その他の説として、擦り合わせると、一時的にせよ数百度の高温になりますから その熱の移動が電子を一緒に移動させるというのもあります。
この例として、「同じ物質で出来た物でも擦り合わせる向きを変えると帯電する」という実験があります。
これは高温部分とそうで無い部分が出来て熱が移動するために 一緒に電子も移動させると考えられていて、ポリエチレンの板同士を擦り合わせた場合は、 プラスに帯電した微小点とマイナスに帯電した広い面積部分が現れます。

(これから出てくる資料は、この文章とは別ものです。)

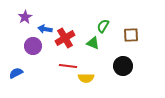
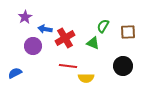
brown square: moved 3 px left, 3 px up
blue semicircle: moved 1 px left
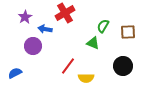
red cross: moved 25 px up
red line: rotated 60 degrees counterclockwise
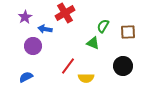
blue semicircle: moved 11 px right, 4 px down
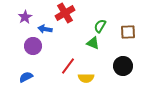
green semicircle: moved 3 px left
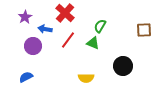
red cross: rotated 18 degrees counterclockwise
brown square: moved 16 px right, 2 px up
red line: moved 26 px up
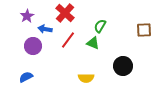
purple star: moved 2 px right, 1 px up
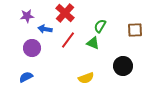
purple star: rotated 24 degrees clockwise
brown square: moved 9 px left
purple circle: moved 1 px left, 2 px down
yellow semicircle: rotated 21 degrees counterclockwise
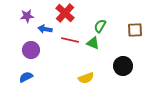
red line: moved 2 px right; rotated 66 degrees clockwise
purple circle: moved 1 px left, 2 px down
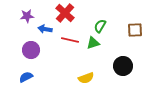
green triangle: rotated 40 degrees counterclockwise
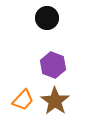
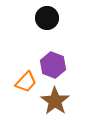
orange trapezoid: moved 3 px right, 18 px up
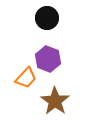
purple hexagon: moved 5 px left, 6 px up
orange trapezoid: moved 4 px up
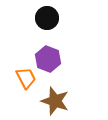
orange trapezoid: rotated 70 degrees counterclockwise
brown star: rotated 16 degrees counterclockwise
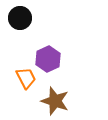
black circle: moved 27 px left
purple hexagon: rotated 15 degrees clockwise
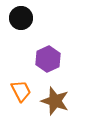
black circle: moved 1 px right
orange trapezoid: moved 5 px left, 13 px down
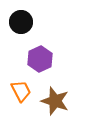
black circle: moved 4 px down
purple hexagon: moved 8 px left
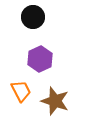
black circle: moved 12 px right, 5 px up
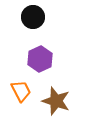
brown star: moved 1 px right
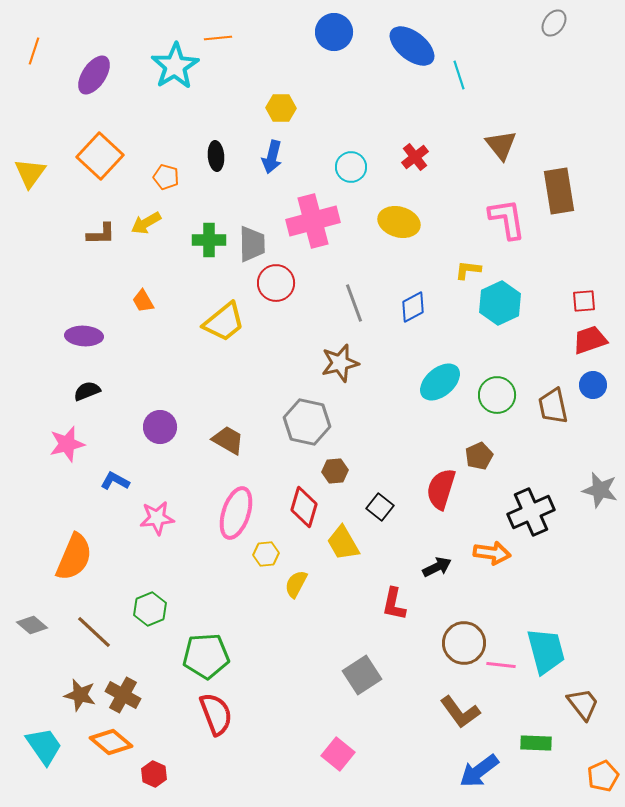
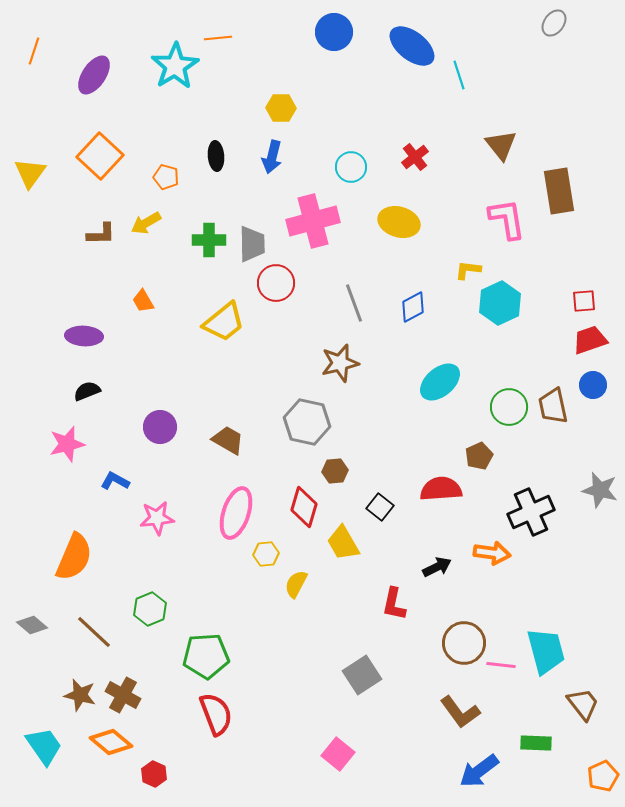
green circle at (497, 395): moved 12 px right, 12 px down
red semicircle at (441, 489): rotated 69 degrees clockwise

氷の棒同士の場合は摩擦部分の面積の狭い方がマイナス電気を帯び、広い方がプラス電気を帯びます。 これは摩擦面でイオン濃度が増加して、動きやすい水素イオンが動くためだと確かめられています。

その他にも 物体に外力が働くことにより表面に電荷を生ずる“圧電効果”や、温度変化によって電荷を生ずる“焦電効果” という説もありますし、 分子の熱運動の共鳴・共振によるという説もあります。

色々なものが相互作用して 高い電圧の静電気を発生させているとは思いますが複雑です。

最期に、セーターを脱ぐときなどに パチパチという音を聞いて実感することですが、静電気の電圧は、2つの物体を引き離す際に高い電圧になります
摩擦帯電・接触帯電のいずれにしろ、正負に帯電した2つの物体の接触面には、2枚の金属板を向かい合わせて電圧を掛けたような “コンデンサー”が出来ています。
コンデンサーの基本式である
V=Q÷C
(電極間の電圧=蓄えられている電気量÷コンデンサーの容量)

を思い起こすと、物体を引き離せば、コンデンサーの容量が減り、 代わって物体間の電圧が上がり、空気の絶縁を破るほどの高電圧になったときに放電して、音を立てます。
小さな落電が起きているのと同じです(電圧は軽く数万ボルトを超えますが、電流は小さいので人体には危険はありません)

歩行中のスカートの端の様に接触と離れを何度も繰り返している物体間の場合は、 引き離したときに電界が高くなり(2物体間の電圧が高い)、 その影響で電子が接触面から他の場所に移動するために、 次に接触したときには新たに帯電するという現象が起きます。
結果、発生する電気量は、上限はありますが、数回の摩擦より多くなります。